Today, March 14, is a special day for those who are into mathematics or science. It’s “Pi Day” or “Π Day”, the annual worldwide celebration of the ancient mathematical constant. It’s also the birthday of Albert Einstein who was born on March 14, 1879.

Pi Day has been commemorated in one way or another since physicist Larry Shaw organized the first celebration back on March 14, 1988, while working at a San Francisco museum called the Exploratorium.

Pi, a letter in the Greek alphabet, stands for the ratio of a circle’s circumference to its diameter. Rounded out, it is equal to approximately 3.14.

Historians have tracked the use of a constant ratio in making mathematical calculations as far back as the ancient Babylonians and Egyptians about 4,000 years ago.

In calculating the area of a circle, the ancient Babylonians used a formula that took three times the square of its radius. Some of these calculations set pi to equal 3 and while others have it as 3.125.

According to an ancient Egyptian papyrus, the builders of the Great Pyramids calculated the area of a circle with a formula that set the estimated value of pi as 3.1605.

It wasn’t until the ancient Greek mathematician Archimedes approximated the area of a circle by using the Pythagorean Theorem that pi was first calculated. He determined pi was equal to a number between 3 1/7 (3.14285714) and 3 10/71 (3.14084507).

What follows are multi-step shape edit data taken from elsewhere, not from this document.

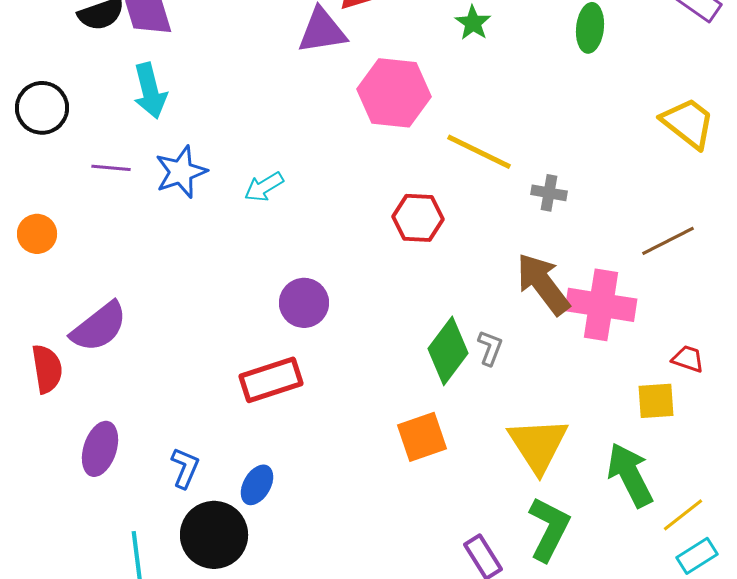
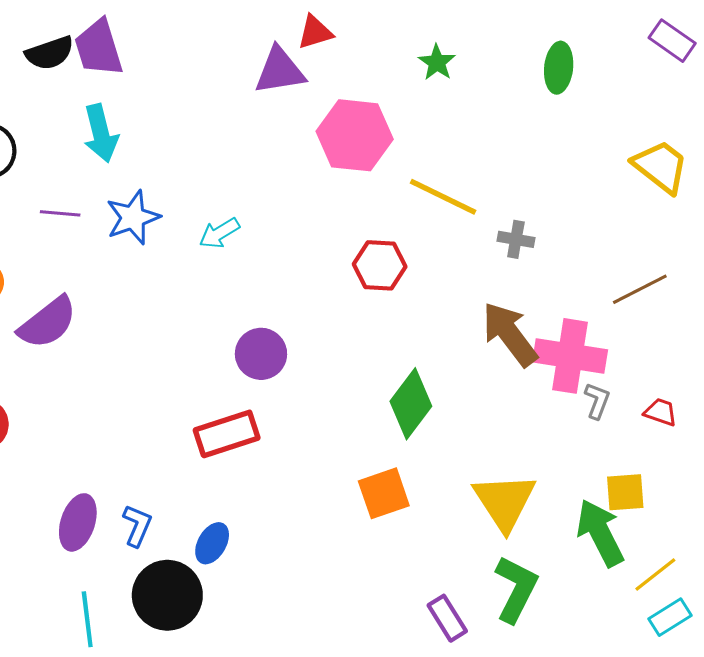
purple semicircle: (99, 327) -> (48, 323), moved
gray L-shape: (490, 348) -> (597, 401), moved
yellow square: (656, 401) -> (625, 492), moved
purple ellipse: (100, 449) -> (78, 522), moved

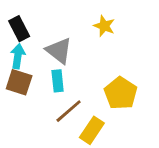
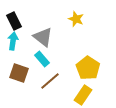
cyan rectangle: (58, 81) -> (42, 59), turned -35
brown square: (19, 82) -> (19, 73), moved
yellow rectangle: (92, 130) -> (83, 95), moved

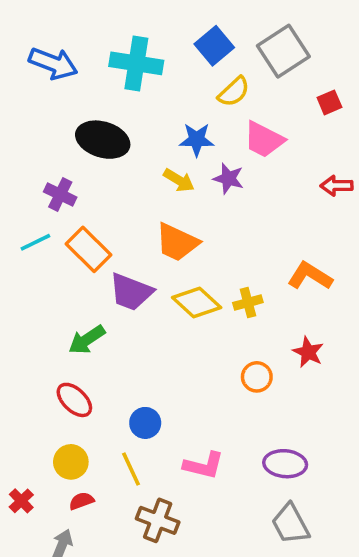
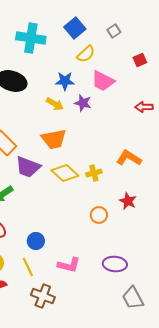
gray square: (283, 51) -> (114, 31), size x0.5
orange trapezoid: (177, 242) -> (54, 139), turned -36
gray trapezoid: (290, 524) -> (133, 298), moved

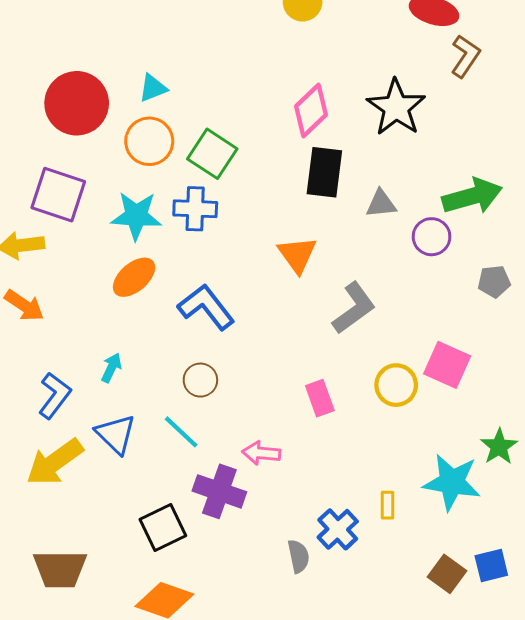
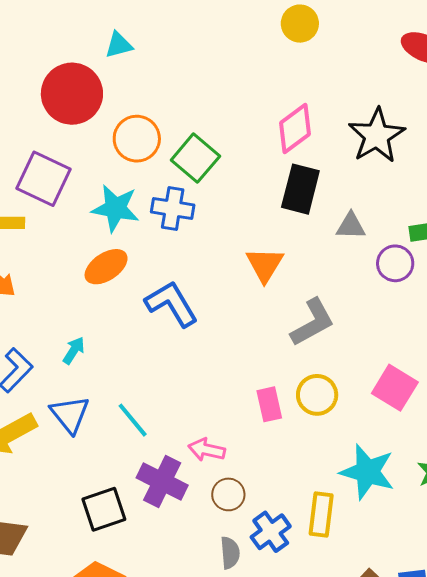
cyan triangle: (153, 88) -> (119, 45), moved
brown circle: (200, 380) -> (228, 494), moved
yellow circle: (396, 385) -> (317, 395), moved
cyan star: (452, 482) -> (367, 472), moved
yellow rectangle: (387, 505) -> (321, 515), size x1.6

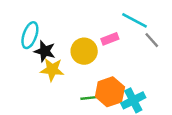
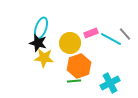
cyan line: (135, 20) -> (111, 39), moved
cyan ellipse: (30, 35) -> (41, 28), moved
orange hexagon: (110, 92) -> (79, 66), moved

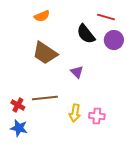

Historians have also pointed to calculations made by Zu Chongzhi, a brilliant Chinese mathematician and astronomer who lived about 200 to 300 years before Archimedes. Not much is known about Zu Chongzhi, books of his works have been lost, but he was said to have calculated the value of the ratio of the circumference of a circle to a diameter as 355/113 or approximately 3.14159292.

The use of the Greek letter π to signify the ratio of the circumference of a circle to its diameter was introduced in 1706, by Welsh mathematician William Jones, a close friend of Sir Isaac Newton.

Part of pi’s charm and mystique comes from the fact that it’s a number that can never be fully calculated to an exact value, because it goes on and on indefinitely without repeating or establishing any kind of regular pattern.

Over the centuries, mathematicians, scientists and others have enjoyed the challenge of trying to calculate π to as far of a decimal point as possible.

The current world’s record for calculating pi was set on December 28, 2013, by math enthusiasts and computer scientists Alexander J. Yee of the US and Shigeru Kondo of Japan. The two, using a computer they built, calculated pi to 12.1 trillion digits past the decimal point.

March 14 is an extra-special day in Princeton, New Jersey. Not only is it Pi Day, but they also celebrate the birth of a famous former resident, physicist and creator of the theories of relativity, Albert Einstein who lived and worked there for over 21 years.

In 1933, as Adolf Hitler and the Nazis were rising to power in Germany, Einstein, who was Jewish, fled his homeland and settled in Princeton to work at the Institute for Advanced Study.

This year, Pi Day/Albert Einstein’s Birthday in Princeton is a 3-day celebration featuring a Pizza Pi “Top Chef” competition, an Albert Einstein lookalike contest and a Rubik’s Cube demonstration.

So whether it’s a gathering of friends enjoying a Pi Pie, participating in pie-throwing contests, or taking part in competitions to calculate pi to the largest decimal place, have fun! After all, Pi Day only comes once a year.